WORK TO COMPLETE |
Can you express the lines from the one containing "for GPU usage" through the one containing "outputs = model.generate(inputs)" as a Markdown table with the columns Row and Line, leaving out blank lines?

SOURCE RECORDS |
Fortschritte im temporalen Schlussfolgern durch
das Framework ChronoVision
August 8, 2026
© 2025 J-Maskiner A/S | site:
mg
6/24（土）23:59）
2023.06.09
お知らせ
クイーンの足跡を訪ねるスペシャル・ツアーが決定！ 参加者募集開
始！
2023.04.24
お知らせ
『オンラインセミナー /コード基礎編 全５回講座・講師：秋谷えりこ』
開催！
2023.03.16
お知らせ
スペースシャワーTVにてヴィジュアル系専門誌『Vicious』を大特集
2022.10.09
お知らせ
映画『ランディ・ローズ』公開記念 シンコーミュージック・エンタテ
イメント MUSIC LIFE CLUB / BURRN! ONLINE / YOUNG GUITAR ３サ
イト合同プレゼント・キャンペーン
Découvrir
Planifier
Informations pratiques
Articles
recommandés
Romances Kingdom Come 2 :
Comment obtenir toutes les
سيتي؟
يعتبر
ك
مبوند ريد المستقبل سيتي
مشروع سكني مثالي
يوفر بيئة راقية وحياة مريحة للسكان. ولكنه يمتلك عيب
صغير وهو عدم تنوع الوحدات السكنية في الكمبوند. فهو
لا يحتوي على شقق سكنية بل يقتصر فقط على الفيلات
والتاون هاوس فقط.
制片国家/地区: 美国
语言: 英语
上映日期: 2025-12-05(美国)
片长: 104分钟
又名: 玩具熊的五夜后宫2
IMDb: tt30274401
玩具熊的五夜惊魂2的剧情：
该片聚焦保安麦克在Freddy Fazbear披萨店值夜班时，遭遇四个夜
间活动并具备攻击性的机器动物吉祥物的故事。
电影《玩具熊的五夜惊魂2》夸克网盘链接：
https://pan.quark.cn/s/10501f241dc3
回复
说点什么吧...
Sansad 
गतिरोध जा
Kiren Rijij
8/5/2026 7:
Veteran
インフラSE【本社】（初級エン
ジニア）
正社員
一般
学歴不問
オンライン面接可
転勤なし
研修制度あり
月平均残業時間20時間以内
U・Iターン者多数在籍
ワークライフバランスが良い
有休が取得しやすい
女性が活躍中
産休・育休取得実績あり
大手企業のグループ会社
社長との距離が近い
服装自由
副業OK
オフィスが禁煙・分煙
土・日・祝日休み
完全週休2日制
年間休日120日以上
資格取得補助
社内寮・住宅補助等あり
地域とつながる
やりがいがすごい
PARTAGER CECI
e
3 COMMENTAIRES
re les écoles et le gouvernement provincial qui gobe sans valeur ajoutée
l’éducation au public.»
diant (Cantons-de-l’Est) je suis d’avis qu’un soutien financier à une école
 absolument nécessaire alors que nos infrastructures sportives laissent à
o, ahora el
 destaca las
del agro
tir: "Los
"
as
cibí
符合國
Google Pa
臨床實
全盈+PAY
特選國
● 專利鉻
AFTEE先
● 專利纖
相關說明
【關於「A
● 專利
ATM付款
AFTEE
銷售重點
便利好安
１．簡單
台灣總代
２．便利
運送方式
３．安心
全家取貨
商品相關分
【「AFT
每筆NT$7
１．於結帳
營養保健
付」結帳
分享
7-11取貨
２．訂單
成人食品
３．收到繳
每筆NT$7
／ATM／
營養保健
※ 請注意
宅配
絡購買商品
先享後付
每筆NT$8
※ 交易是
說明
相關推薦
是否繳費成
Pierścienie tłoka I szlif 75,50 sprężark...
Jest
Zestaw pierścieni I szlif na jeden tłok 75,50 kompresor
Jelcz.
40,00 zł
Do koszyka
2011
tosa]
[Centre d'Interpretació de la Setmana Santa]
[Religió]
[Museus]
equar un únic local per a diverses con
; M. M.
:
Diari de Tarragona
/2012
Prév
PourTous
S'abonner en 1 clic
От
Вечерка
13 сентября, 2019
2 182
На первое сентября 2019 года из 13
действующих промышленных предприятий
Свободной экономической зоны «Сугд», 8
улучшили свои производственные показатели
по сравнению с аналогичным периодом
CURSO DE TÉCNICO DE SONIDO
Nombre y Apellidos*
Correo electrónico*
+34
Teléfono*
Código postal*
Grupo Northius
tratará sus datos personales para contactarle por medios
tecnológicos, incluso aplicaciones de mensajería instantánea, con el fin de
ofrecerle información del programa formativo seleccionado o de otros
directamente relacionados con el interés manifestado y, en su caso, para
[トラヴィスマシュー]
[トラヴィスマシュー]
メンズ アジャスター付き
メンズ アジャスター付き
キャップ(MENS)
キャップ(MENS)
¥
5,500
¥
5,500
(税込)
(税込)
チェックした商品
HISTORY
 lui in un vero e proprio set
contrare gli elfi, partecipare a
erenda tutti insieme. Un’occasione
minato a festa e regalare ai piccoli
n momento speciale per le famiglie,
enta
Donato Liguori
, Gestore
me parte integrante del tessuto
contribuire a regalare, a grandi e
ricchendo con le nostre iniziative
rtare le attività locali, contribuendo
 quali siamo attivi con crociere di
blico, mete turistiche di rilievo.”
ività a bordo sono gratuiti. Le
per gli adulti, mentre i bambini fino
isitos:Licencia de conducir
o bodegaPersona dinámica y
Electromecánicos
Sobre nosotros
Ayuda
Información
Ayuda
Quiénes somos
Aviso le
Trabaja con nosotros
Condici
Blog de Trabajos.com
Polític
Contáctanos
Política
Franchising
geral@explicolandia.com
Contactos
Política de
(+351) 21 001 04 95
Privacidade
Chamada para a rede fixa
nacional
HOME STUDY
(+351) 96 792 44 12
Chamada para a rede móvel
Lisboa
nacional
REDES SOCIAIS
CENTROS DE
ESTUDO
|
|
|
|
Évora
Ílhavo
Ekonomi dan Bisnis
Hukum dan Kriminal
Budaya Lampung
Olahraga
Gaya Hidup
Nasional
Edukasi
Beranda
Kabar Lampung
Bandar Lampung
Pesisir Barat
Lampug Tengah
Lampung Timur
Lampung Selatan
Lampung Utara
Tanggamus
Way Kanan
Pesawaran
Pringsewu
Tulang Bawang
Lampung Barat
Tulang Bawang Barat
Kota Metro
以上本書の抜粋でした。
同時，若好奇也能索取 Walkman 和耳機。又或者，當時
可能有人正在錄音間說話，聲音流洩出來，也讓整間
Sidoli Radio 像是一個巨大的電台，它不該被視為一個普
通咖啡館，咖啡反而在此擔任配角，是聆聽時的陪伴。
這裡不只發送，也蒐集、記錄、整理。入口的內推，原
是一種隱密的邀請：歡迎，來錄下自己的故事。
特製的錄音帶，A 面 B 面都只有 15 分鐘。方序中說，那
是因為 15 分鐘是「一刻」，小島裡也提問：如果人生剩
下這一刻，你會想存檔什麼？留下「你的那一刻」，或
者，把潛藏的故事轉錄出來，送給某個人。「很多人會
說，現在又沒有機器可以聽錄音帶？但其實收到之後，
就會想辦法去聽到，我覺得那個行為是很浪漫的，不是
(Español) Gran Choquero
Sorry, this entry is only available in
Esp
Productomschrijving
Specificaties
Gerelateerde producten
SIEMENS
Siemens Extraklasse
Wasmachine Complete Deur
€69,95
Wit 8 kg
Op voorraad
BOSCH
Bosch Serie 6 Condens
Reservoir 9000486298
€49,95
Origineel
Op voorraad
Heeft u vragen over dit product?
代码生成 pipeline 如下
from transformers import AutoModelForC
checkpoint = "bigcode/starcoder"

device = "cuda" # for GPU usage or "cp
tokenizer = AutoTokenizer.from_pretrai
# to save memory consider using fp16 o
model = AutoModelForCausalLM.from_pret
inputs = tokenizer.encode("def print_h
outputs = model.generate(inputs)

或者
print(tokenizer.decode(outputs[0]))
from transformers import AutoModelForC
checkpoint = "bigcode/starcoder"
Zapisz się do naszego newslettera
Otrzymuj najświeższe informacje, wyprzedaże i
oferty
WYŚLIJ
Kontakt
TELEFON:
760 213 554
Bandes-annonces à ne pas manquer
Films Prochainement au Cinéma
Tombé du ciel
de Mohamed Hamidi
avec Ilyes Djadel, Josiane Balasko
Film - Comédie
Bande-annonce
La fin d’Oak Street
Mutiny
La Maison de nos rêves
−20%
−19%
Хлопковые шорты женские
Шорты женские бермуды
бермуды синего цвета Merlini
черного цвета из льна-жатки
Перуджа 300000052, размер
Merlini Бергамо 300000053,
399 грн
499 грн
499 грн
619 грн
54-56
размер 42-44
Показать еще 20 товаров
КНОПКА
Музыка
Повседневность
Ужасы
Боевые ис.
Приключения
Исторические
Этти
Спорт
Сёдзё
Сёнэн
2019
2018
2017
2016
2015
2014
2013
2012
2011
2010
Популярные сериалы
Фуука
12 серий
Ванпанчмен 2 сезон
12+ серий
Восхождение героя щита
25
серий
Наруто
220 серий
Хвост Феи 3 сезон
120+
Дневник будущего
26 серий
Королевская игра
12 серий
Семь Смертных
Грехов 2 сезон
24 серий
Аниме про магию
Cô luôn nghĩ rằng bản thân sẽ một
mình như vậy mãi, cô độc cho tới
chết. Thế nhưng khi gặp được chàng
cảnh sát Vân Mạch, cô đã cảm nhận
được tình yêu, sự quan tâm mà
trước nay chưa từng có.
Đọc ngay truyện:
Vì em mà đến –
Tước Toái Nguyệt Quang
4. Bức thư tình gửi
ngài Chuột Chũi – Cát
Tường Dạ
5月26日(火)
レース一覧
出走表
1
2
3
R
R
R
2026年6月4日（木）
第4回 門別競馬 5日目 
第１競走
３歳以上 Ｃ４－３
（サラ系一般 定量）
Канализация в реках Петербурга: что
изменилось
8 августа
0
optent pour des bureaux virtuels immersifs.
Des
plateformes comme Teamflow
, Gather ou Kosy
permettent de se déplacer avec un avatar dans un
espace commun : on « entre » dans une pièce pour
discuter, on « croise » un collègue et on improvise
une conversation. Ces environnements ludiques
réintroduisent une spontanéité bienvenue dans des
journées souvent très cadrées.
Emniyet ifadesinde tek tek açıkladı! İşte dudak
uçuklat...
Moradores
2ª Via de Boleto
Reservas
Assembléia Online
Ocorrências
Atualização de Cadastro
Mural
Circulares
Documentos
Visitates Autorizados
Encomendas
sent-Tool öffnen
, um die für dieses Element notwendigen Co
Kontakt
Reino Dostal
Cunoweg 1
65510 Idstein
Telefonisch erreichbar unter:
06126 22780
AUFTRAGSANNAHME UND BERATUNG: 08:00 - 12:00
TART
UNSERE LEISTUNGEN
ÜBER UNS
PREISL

ANSWER |
| Row | Line |
|---|---|
| 1 | device = "cuda" # for GPU usage or "cp |
| 2 | tokenizer = AutoTokenizer.from_pretrai |
| 3 | # to save memory consider using fp16 o |
| 4 | model = AutoModelForCausalLM.from_pret |
| 5 | inputs = tokenizer.encode("def print_h |
| 6 | outputs = model.generate(inputs) |